Poor eating habits don't cause attention deficit disorder, but research suggests a strong relationship between ADHD and the food you consume. Find out what foods and supplements make a diet ADD-friendly -- and what may make ADHD symptoms worse.

Foods to Avoid

0801health-coloring High-Sugar Foods and Snacks. Several studies suggest that some ADHD kids are “turned on” by copious amounts of sugar. One study concluded that the more sugar hyperactive children consumed, the more destructive and restless they became. A study conducted at Yale University indicates that high-sugar diets increase inattention in some kids.

Some common items to avoid include fruit “drinks” or “cocktails,” both of which are higher in sugar than 100 percent fruit juice. Read food labels carefully, looking for the following ingredients (code words for sugar): high-fructose corn sweetener, dehydrated cane juice; dextrin; dextrose; maltodextrin; sucrose; molasses; and malt syrup.
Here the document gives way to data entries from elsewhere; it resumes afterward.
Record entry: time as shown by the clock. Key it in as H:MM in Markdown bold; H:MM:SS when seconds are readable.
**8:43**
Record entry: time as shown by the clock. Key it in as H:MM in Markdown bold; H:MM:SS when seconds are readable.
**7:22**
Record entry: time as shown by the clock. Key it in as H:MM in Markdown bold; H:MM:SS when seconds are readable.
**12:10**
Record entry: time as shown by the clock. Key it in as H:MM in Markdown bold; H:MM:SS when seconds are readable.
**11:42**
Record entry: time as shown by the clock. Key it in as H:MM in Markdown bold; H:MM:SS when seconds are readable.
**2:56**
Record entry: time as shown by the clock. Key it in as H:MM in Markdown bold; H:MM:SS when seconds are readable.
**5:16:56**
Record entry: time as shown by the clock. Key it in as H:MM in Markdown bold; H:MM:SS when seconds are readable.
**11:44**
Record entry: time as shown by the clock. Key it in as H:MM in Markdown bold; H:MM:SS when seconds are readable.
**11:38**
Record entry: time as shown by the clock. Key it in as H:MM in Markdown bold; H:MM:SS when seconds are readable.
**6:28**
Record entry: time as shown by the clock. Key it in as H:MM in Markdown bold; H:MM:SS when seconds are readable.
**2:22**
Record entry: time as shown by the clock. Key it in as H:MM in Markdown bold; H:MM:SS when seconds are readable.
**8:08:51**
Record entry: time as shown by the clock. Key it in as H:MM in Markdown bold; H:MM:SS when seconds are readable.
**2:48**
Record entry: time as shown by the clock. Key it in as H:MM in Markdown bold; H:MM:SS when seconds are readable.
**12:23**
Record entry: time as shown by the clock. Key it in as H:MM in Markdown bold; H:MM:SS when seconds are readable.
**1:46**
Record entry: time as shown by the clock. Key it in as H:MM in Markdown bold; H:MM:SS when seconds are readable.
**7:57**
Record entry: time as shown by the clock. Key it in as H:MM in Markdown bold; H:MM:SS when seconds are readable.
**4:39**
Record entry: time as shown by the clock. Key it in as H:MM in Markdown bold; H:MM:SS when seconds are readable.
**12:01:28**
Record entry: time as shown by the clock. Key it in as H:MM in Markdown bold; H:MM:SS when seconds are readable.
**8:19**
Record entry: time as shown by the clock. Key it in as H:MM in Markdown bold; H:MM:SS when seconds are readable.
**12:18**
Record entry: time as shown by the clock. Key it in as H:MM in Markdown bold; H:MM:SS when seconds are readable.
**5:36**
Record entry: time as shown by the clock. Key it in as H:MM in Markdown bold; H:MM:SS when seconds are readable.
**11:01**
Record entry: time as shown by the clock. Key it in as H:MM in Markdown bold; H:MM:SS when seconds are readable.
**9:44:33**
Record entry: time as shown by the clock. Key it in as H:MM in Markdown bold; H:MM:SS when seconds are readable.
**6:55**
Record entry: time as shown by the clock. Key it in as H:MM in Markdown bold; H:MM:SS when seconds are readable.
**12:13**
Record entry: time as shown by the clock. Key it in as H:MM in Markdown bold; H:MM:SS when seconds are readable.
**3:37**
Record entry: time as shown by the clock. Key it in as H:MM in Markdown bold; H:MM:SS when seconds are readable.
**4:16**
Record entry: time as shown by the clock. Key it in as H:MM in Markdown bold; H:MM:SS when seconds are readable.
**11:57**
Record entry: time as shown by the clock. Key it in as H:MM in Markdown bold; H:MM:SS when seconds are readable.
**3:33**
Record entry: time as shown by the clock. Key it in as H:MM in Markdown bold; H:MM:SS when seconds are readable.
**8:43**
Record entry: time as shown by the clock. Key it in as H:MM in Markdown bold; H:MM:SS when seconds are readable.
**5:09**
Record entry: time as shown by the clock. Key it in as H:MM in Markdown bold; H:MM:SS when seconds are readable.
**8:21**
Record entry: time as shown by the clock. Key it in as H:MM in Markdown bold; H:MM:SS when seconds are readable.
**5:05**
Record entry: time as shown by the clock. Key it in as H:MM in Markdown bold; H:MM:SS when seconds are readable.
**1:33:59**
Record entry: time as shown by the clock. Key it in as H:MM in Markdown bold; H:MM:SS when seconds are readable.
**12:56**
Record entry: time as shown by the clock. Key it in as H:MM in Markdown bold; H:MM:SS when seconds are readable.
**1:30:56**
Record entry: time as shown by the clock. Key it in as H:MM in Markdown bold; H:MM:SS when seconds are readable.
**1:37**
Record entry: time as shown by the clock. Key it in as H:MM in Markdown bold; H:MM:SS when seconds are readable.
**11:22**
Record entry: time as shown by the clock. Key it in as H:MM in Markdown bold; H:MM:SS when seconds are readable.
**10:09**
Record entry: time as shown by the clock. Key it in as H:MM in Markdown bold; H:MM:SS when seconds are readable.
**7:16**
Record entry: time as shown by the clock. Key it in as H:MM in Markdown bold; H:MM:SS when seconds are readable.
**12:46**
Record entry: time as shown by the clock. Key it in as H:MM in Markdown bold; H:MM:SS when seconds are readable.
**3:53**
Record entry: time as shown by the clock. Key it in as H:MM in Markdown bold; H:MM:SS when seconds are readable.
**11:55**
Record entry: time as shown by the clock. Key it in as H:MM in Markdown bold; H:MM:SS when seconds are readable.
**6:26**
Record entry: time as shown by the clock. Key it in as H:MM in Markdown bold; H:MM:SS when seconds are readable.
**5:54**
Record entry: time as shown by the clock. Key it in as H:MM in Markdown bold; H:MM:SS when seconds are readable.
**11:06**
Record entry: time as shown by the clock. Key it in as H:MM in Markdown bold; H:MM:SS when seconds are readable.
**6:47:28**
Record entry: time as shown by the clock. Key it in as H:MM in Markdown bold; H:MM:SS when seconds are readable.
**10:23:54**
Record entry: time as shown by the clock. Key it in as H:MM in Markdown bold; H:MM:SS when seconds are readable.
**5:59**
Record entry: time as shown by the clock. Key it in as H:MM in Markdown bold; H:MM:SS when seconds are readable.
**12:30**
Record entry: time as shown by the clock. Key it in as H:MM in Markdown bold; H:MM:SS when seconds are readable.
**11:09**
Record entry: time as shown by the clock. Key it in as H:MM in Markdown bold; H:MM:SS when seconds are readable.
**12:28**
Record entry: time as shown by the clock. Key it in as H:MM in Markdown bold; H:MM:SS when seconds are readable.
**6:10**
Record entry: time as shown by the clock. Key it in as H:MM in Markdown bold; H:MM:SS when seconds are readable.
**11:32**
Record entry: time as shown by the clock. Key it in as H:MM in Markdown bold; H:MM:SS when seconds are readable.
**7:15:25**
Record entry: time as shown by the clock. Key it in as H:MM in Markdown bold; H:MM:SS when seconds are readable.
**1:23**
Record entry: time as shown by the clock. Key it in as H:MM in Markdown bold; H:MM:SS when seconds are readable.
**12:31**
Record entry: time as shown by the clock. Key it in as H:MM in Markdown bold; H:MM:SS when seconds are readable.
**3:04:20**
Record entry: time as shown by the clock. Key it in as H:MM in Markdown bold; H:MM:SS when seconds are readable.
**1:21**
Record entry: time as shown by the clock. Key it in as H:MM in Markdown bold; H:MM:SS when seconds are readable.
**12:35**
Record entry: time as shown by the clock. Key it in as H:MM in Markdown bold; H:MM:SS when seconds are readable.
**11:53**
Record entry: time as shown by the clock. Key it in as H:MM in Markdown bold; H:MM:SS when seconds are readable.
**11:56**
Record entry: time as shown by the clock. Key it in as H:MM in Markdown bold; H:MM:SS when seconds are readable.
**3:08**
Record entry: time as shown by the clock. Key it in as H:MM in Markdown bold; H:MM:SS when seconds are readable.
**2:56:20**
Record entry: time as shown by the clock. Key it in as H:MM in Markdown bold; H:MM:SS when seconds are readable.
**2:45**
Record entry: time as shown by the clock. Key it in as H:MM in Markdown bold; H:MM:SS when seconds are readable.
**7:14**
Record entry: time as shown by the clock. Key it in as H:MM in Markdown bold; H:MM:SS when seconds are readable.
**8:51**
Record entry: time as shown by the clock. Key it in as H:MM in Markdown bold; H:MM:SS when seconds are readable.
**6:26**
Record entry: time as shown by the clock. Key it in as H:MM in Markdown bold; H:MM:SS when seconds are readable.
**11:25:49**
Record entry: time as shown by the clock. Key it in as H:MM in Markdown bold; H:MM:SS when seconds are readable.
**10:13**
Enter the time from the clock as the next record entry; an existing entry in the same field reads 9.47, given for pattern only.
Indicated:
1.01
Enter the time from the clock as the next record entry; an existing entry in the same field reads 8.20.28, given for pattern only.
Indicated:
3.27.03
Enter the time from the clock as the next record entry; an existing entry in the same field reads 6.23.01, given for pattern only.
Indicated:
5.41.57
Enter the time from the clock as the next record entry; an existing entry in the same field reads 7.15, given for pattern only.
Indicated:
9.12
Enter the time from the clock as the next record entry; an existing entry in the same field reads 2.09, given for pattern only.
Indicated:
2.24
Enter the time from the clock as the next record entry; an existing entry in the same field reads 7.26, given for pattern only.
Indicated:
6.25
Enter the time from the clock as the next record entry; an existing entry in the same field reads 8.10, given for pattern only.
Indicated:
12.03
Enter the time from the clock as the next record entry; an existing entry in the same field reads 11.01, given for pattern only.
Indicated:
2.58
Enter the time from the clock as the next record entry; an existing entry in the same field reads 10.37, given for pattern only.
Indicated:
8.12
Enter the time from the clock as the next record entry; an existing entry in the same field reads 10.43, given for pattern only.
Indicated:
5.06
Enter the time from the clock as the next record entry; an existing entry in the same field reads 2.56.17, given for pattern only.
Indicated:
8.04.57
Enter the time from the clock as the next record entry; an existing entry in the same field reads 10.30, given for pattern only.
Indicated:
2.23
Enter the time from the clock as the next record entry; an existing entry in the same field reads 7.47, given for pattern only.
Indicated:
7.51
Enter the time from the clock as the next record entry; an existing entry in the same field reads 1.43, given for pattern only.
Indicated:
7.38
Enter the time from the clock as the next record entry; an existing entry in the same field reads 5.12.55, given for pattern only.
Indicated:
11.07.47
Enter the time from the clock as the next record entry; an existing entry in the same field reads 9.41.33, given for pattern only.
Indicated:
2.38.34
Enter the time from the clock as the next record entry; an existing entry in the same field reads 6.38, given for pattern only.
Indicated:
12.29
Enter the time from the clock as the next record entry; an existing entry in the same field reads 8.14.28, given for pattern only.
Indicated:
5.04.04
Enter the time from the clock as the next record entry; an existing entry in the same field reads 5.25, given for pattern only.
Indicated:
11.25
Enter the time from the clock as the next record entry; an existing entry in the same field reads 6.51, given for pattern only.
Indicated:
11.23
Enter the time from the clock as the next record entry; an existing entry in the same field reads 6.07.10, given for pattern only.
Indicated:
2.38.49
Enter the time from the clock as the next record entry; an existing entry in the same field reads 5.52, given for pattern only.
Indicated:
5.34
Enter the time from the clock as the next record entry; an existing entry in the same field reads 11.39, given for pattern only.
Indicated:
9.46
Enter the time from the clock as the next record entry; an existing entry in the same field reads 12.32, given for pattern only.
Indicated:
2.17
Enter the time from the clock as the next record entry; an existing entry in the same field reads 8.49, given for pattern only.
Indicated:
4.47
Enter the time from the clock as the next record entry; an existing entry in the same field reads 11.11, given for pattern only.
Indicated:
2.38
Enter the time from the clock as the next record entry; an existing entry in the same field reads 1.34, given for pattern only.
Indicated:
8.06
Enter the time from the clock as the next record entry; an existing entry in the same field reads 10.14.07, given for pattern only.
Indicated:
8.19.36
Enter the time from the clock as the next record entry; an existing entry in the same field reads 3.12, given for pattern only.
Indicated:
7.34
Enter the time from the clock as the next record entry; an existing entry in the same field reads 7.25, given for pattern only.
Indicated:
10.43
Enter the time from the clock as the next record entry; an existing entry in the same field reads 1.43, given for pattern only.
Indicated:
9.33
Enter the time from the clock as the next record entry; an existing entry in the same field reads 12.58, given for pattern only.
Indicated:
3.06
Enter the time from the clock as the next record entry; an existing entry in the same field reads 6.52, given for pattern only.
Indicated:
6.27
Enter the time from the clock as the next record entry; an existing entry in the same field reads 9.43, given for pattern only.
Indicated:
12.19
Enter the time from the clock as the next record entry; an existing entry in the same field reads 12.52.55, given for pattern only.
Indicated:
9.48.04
Artificial Dyes and Preservatives. Studies published in The Lancet, Pediatrics, and The Journal of Pediatrics suggest that some children with ADHD are adversely affected by food additives. A recent study indicates that artificial food coloring and flavors, as well as the preservative sodium benzoate, make some non-ADHD kids hyperactive.

Avoid colorful cereals, like Fruit Loops and Lucky Charms. Cheerios are better, and lower in sugar. Substitute 100 percent fruit juice for soft drinks and fruit punches, most of which are artificially colored and flavored. If your child wants a treat, offer him Pepperidge Farm Chessmen cookies, which are free of dyes and low in sugar.

Foods That Cause Allergies. According to studies, gluten, wheat, corn, and soy cause some children to lose focus and become more hyperactive. Vincent Monastra, Ph.D., author of Parenting Children with ADHD, suggests that all children be screened for food allergies before being prescribed medication for ADHD. Talk with your doctor about testing for allergies.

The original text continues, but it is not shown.